Action item: Check every line of the data below for the word "round", then give only the number of lines that have it.
Data shown START
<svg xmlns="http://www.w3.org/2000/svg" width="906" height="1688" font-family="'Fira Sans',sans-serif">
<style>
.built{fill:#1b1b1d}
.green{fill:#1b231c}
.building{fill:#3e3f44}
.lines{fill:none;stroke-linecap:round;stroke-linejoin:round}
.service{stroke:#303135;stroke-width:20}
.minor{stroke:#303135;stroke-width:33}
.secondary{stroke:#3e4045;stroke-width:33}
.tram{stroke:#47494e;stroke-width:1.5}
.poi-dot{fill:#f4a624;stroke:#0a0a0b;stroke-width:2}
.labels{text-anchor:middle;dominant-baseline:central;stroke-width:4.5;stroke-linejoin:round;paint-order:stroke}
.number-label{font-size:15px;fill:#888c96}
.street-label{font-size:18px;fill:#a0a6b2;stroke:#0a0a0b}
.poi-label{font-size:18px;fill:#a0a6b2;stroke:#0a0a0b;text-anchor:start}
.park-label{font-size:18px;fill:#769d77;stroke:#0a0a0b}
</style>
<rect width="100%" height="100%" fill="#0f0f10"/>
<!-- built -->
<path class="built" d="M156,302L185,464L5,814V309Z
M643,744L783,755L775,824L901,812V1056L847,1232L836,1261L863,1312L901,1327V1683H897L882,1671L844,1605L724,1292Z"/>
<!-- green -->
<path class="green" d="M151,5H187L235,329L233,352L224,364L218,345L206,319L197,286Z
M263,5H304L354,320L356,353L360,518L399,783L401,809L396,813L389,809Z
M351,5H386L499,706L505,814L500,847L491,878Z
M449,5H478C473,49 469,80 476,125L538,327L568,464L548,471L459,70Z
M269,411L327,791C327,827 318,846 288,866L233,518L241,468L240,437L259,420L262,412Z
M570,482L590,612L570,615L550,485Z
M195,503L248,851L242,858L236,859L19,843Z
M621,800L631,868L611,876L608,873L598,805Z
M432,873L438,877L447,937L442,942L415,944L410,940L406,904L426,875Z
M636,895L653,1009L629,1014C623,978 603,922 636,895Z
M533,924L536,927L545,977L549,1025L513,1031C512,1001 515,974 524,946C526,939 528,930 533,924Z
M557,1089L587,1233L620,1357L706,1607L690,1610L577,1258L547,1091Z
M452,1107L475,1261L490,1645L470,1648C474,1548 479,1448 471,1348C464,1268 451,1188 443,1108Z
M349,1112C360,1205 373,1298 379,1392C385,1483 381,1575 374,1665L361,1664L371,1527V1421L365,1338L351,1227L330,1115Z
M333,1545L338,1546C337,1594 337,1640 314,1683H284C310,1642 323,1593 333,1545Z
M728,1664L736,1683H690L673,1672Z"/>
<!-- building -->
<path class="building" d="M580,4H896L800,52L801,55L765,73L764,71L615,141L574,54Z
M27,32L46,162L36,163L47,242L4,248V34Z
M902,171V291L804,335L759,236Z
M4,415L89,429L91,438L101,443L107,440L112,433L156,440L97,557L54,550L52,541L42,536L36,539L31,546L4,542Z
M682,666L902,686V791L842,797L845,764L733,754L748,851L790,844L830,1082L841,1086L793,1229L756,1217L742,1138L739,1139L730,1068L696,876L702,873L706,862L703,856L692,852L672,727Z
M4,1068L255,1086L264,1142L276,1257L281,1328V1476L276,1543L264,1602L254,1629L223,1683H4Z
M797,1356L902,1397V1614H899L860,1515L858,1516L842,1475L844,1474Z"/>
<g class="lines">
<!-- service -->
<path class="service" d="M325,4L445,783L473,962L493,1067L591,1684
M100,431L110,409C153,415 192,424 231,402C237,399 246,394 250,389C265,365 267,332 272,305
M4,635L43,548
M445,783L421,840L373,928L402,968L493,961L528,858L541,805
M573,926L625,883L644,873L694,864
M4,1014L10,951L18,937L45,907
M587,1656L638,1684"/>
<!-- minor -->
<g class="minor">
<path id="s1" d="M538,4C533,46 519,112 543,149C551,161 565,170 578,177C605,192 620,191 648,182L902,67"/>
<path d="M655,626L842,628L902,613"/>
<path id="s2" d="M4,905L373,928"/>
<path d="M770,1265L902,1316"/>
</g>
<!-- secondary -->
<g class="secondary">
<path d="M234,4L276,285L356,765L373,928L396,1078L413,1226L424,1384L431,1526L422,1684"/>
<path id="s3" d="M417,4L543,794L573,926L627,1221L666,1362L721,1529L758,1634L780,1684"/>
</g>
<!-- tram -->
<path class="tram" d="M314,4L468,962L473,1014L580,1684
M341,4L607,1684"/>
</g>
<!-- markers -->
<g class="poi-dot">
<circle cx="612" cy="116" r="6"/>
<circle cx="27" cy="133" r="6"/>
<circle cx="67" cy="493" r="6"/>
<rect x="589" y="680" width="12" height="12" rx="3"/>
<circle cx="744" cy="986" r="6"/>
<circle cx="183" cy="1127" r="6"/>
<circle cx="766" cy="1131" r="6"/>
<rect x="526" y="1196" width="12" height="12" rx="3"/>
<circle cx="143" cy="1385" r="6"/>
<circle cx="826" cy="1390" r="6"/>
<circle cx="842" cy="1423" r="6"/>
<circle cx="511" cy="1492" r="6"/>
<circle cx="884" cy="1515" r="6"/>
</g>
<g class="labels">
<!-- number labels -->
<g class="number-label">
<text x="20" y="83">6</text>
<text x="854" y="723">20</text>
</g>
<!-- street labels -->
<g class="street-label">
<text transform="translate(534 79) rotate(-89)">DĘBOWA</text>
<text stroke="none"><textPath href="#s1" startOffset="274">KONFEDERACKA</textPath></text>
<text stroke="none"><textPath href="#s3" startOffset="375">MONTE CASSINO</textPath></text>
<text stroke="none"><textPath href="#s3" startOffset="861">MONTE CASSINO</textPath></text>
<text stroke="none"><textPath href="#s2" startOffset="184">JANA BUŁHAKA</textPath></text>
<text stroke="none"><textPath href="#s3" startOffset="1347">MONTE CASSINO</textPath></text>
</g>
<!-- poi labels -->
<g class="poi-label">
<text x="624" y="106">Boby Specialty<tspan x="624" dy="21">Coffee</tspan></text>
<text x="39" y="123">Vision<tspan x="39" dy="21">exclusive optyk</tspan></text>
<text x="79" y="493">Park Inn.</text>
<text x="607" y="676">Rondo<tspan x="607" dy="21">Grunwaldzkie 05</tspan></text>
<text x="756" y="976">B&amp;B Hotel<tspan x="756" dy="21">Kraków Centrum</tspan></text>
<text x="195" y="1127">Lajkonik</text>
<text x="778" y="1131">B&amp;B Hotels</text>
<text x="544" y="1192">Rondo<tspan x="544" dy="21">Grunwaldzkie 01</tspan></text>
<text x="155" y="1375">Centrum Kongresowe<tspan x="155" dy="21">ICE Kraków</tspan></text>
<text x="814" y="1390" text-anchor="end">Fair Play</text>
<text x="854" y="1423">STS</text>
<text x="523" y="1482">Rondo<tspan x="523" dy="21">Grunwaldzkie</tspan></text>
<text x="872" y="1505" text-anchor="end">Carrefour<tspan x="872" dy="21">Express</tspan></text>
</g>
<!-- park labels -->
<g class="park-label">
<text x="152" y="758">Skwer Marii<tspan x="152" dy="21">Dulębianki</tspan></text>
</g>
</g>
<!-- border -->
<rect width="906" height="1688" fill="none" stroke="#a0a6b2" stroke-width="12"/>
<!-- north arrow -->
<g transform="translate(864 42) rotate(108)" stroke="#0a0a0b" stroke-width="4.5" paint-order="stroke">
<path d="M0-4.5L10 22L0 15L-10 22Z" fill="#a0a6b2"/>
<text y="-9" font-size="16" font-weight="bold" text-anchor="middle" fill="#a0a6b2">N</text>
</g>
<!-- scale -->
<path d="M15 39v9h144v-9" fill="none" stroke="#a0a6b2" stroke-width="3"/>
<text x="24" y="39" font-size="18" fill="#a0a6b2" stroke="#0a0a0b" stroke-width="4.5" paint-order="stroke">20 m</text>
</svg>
Data shown END
Solution to this task: 2